Exercise goal: Could you rewrite the listing starting with the line with "order: Fucales" and going on through the line with "scientific name: Quercus macrocarpa", putting "vernacular name" wherever "common name" appears and leaving everything else unchanged?

[Saved entries]
......

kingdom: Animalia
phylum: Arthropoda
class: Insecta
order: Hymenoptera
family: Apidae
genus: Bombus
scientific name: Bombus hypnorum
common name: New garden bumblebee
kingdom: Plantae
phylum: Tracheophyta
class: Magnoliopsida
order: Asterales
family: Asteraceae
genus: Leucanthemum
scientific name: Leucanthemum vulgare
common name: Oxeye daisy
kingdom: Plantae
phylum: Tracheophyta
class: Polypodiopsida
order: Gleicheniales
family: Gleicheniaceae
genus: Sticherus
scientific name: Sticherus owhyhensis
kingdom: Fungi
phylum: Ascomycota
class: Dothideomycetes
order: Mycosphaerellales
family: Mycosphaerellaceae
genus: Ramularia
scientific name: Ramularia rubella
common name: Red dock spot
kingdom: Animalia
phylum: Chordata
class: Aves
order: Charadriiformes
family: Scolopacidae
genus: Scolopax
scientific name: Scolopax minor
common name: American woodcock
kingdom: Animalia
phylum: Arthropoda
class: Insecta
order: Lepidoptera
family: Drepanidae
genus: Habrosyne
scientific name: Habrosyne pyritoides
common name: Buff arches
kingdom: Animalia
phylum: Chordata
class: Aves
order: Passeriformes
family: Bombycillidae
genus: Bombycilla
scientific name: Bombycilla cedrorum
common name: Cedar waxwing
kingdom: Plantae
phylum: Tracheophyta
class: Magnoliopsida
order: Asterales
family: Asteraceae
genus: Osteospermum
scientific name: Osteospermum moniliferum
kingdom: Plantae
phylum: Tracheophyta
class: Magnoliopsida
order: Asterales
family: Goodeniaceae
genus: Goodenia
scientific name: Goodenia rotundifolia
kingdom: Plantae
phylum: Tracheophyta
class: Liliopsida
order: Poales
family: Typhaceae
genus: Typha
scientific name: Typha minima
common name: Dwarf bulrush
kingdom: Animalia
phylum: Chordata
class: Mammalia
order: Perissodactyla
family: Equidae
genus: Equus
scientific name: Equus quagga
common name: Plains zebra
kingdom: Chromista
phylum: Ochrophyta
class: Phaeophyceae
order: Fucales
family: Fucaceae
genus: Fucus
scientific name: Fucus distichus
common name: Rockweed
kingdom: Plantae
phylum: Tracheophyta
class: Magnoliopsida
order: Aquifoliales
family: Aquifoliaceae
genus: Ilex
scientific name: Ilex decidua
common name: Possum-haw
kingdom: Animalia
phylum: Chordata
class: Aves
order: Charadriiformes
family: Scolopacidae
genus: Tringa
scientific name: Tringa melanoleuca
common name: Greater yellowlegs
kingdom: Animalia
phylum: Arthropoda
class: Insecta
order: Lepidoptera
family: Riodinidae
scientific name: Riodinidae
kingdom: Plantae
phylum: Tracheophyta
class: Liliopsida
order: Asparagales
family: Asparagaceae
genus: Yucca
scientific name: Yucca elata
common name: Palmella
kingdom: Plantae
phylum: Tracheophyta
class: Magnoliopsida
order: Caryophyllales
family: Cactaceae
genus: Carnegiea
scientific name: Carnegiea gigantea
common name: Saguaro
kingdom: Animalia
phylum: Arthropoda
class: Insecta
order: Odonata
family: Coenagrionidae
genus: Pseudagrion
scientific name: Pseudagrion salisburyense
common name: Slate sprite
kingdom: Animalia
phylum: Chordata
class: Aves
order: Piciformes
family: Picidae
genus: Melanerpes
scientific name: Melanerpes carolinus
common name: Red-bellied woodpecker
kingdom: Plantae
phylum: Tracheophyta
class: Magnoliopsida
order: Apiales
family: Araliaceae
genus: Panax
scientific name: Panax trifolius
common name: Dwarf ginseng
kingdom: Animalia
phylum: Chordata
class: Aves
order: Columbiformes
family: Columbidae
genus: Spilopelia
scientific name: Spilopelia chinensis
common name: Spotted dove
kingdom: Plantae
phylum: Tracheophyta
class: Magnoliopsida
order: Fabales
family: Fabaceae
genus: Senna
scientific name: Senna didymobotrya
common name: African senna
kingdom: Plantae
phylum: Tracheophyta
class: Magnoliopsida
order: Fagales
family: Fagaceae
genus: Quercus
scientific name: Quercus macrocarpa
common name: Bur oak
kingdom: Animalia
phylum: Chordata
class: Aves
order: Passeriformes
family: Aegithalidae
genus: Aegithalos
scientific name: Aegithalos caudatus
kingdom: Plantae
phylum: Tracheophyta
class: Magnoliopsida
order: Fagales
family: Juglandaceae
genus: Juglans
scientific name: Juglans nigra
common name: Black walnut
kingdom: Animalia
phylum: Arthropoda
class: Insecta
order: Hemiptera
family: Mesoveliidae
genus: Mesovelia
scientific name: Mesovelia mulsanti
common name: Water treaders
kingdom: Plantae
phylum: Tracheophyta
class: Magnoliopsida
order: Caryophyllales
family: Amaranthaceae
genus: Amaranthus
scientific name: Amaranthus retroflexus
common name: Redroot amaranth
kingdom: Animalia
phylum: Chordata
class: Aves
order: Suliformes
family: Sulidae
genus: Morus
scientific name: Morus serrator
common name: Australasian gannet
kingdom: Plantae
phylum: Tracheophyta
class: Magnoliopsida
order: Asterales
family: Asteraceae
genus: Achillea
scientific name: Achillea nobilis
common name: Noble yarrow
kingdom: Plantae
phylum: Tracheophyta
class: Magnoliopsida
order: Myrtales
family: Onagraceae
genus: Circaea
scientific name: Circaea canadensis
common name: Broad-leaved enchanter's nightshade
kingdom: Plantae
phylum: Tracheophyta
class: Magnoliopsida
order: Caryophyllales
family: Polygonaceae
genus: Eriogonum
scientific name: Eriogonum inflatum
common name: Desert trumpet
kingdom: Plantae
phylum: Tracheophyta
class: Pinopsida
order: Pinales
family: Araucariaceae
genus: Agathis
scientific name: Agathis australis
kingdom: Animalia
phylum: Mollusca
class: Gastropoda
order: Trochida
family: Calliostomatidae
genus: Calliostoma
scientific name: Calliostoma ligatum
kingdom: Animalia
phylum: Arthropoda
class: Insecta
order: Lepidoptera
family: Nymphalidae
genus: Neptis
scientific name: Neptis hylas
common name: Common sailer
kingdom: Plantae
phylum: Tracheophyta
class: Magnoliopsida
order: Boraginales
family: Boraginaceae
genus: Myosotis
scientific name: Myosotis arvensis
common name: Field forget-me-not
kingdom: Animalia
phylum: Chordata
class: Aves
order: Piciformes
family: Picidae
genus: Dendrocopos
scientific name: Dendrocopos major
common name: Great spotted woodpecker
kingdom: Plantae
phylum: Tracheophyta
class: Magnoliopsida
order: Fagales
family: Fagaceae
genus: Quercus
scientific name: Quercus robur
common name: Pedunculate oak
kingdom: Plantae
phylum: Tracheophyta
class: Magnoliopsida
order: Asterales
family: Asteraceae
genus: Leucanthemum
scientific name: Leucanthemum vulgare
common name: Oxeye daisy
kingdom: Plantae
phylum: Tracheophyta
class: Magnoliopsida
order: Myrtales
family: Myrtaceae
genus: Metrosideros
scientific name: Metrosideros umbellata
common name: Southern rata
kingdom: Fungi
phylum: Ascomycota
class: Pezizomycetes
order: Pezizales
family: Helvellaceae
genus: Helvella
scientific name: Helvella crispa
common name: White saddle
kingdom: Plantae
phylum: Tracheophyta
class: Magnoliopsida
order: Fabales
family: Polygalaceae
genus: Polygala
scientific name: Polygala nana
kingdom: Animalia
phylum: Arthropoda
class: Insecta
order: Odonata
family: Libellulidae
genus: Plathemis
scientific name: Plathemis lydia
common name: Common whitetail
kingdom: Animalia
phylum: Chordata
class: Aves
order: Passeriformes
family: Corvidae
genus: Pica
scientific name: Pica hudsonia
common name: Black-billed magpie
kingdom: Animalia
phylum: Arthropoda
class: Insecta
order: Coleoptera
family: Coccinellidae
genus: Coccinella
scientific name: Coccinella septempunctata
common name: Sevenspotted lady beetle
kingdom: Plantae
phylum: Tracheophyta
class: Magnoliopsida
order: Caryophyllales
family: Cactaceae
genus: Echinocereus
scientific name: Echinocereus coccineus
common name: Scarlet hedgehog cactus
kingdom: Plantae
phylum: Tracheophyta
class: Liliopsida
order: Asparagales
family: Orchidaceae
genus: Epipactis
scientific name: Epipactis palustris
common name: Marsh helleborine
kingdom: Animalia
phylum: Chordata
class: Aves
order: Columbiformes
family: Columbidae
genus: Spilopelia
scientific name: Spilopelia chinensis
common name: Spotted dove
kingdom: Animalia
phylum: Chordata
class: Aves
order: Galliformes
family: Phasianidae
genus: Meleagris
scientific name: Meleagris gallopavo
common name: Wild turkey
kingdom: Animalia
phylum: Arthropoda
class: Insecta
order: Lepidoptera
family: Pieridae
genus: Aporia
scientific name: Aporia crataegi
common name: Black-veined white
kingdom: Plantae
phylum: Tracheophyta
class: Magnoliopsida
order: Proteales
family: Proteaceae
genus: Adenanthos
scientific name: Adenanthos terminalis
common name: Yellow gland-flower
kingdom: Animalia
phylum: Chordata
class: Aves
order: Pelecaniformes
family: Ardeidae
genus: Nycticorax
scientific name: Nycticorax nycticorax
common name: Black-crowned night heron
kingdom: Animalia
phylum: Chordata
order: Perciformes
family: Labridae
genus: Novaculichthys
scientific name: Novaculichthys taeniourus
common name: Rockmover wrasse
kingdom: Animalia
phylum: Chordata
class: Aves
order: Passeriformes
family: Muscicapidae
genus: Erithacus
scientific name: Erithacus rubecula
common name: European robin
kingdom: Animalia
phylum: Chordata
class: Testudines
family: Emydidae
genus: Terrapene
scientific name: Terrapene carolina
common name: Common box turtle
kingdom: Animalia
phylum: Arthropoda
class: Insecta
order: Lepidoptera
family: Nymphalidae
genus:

......

Task result:
order: Fucales
family: Fucaceae
genus: Fucus
scientific name: Fucus distichus
vernacular name: Rockweed
kingdom: Plantae
phylum: Tracheophyta
class: Magnoliopsida
order: Aquifoliales
family: Aquifoliaceae
genus: Ilex
scientific name: Ilex decidua
vernacular name: Possum-haw
kingdom: Animalia
phylum: Chordata
class: Aves
order: Charadriiformes
family: Scolopacidae
genus: Tringa
scientific name: Tringa melanoleuca
vernacular name: Greater yellowlegs
kingdom: Animalia
phylum: Arthropoda
class: Insecta
order: Lepidoptera
family: Riodinidae
scientific name: Riodinidae
kingdom: Plantae
phylum: Tracheophyta
class: Liliopsida
order: Asparagales
family: Asparagaceae
genus: Yucca
scientific name: Yucca elata
vernacular name: Palmella
kingdom: Plantae
phylum: Tracheophyta
class: Magnoliopsida
order: Caryophyllales
family: Cactaceae
genus: Carnegiea
scientific name: Carnegiea gigantea
vernacular name: Saguaro
kingdom: Animalia
phylum: Arthropoda
class: Insecta
order: Odonata
family: Coenagrionidae
genus: Pseudagrion
scientific name: Pseudagrion salisburyense
vernacular name: Slate sprite
kingdom: Animalia
phylum: Chordata
class: Aves
order: Piciformes
family: Picidae
genus: Melanerpes
scientific name: Melanerpes carolinus
vernacular name: Red-bellied woodpecker
kingdom: Plantae
phylum: Tracheophyta
class: Magnoliopsida
order: Apiales
family: Araliaceae
genus: Panax
scientific name: Panax trifolius
vernacular name: Dwarf ginseng
kingdom: Animalia
phylum: Chordata
class: Aves
order: Columbiformes
family: Columbidae
genus: Spilopelia
scientific name: Spilopelia chinensis
vernacular name: Spotted dove
kingdom: Plantae
phylum: Tracheophyta
class: Magnoliopsida
order: Fabales
family: Fabaceae
genus: Senna
scientific name: Senna didymobotrya
vernacular name: African senna
kingdom: Plantae
phylum: Tracheophyta
class: Magnoliopsida
order: Fagales
family: Fagaceae
genus: Quercus
scientific name: Quercus macrocarpa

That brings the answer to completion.